■ **REQUIRED ACTION 1**:
Answer these questions about the forum thread below:
(a) What did the dog dress as last year?
(b) What did the cow, unicorn, bumble bee and frog costumes all have that irritated him?
(c) What matching costumes were meant for him and Abbie?

# This is what happens when you feed too much pumpkin....



## meggels (May 30, 2010)

They turn into one


----------



## Donna Little (May 31, 2011)

SO cute!!!


----------



## Kat (Jul 12, 2011)

Ahhhh so cute! I was looking at a costume similar to that today!


----------



## meggels (May 30, 2010)

lol he tried on several.

he was a cow (which was pretty adorable), a unicorn, a bumble bee and a frog. But they all had hoods, which irritated him. The pumpkin seemed to piss him off the least lol...


----------



## meggels (May 30, 2010)

Last year, he was Elvis




















And I tried to have him and Abbie be matching skunks, but both didn't fit quite well into those costumes...


----------



## Kat (Jul 12, 2011)

I could just die!!! That Elvis costume is the cutest thing EVER <3


----------



## minnieme (Jul 6, 2011)

HAHA......I love the elvis costume. Cracked me up. He is soooooooo cute.


----------



## MollyWoppy (Mar 19, 2010)

I really thought I was going to open this thread and see a big picture of a orangey coloured turd. So, to see your little cutie all dressed up was a lovely surprise. The Elvis costume is a classic.


----------



## Kat (Jul 12, 2011)

Haha that cracked me up


MollyWoppy said:


> I really thought I was going to open this thread and see a big picture of a orangey coloured turd. So, to see your little cutie all dressed up was a lovely surprise. The Elvis costume is a classic.


----------



## Janet At Nutro (Mar 11, 2011)

Oh how cute!
Love the pumpkin picture!


----------



## Liz (Sep 27, 2010)

I guess it goes to show you really are what you eat!LOL:smile:


----------



## DaneMama (Jun 27, 2008)

At first I thought this thread was going to warrant some "Meg....please don't be feeding your dog that crap..." kind of deal but I was VERY pleasantly surprised by that cute little mug of yours in a costume! Thanks for the smile :wink:


----------



## Chocx2 (Nov 16, 2009)

■ **REQUIRED ACTION 2**: Extract every line of the entries below that contains the string "tiền".

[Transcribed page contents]

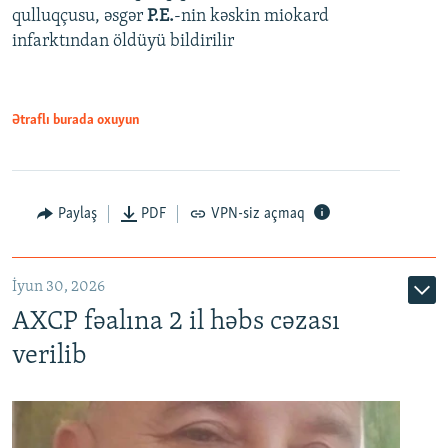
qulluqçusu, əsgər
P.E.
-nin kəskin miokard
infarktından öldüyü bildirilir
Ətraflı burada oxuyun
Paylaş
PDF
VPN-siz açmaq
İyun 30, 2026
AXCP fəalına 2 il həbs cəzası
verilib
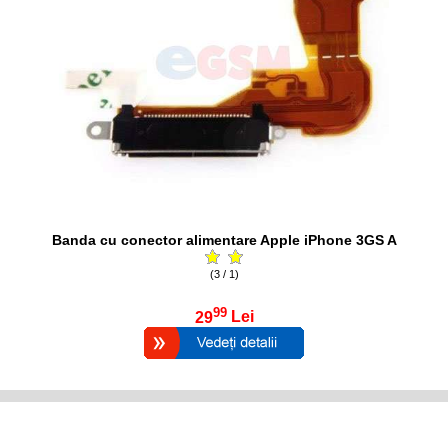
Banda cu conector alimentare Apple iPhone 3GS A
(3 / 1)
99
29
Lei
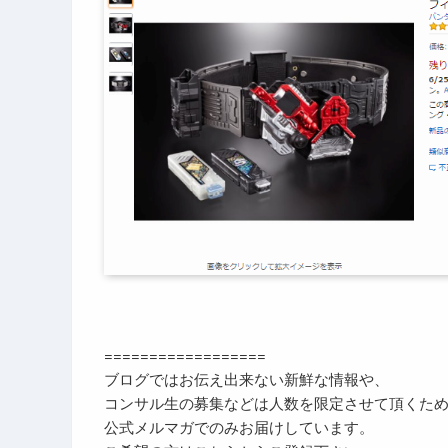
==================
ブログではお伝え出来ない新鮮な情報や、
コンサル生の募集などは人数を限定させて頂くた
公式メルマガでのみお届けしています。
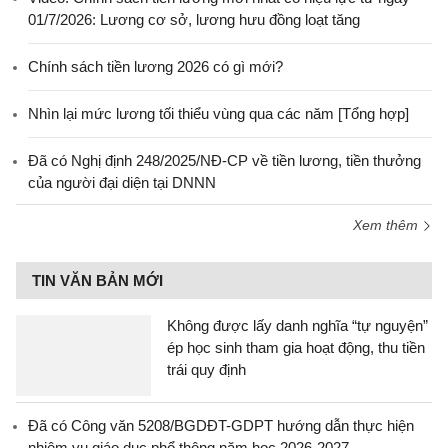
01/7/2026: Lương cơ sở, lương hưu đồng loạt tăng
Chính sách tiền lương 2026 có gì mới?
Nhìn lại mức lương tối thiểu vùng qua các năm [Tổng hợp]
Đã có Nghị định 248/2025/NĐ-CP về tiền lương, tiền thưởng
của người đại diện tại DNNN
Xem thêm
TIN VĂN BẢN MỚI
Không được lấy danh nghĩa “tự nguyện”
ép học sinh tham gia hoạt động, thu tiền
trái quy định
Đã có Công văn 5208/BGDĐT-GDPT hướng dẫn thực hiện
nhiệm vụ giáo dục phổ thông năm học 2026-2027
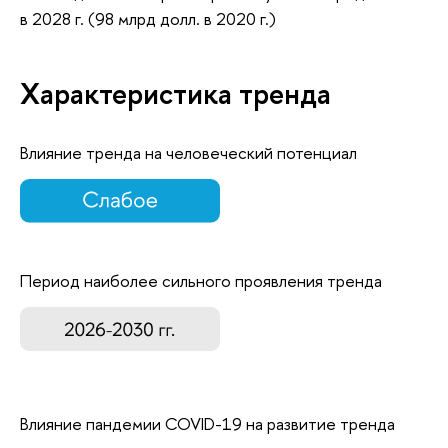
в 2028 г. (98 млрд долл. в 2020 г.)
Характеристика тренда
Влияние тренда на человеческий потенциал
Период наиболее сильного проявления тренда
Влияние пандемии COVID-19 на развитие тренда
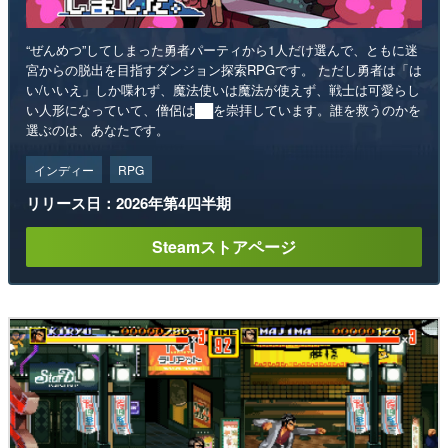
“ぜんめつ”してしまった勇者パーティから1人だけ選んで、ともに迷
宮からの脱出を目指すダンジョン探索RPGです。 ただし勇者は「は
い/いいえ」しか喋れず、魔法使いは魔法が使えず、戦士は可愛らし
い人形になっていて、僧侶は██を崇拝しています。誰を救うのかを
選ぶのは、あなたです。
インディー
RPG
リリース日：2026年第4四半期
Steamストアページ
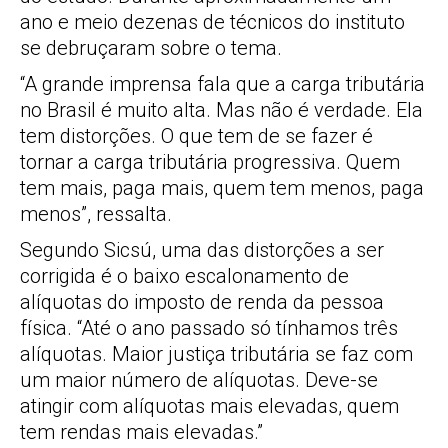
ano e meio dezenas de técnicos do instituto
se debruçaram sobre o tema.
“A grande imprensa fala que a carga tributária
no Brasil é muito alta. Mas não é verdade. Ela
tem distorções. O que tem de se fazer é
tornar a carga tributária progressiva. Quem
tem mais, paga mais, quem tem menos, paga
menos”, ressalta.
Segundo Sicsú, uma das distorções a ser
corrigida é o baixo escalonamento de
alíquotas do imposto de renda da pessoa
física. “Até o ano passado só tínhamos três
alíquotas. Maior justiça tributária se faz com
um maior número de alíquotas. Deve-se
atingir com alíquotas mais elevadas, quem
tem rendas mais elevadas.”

■ **TASK RESULT 1**:
(a) Elvis.
(b) Hoods.
(c) Skunks.

■ **TASK RESULT 2**:
Chính sách tiền lương 2026 có gì mới?
Đã có Nghị định 248/2025/NĐ-CP về tiền lương, tiền thưởng
ép học sinh tham gia hoạt động, thu tiền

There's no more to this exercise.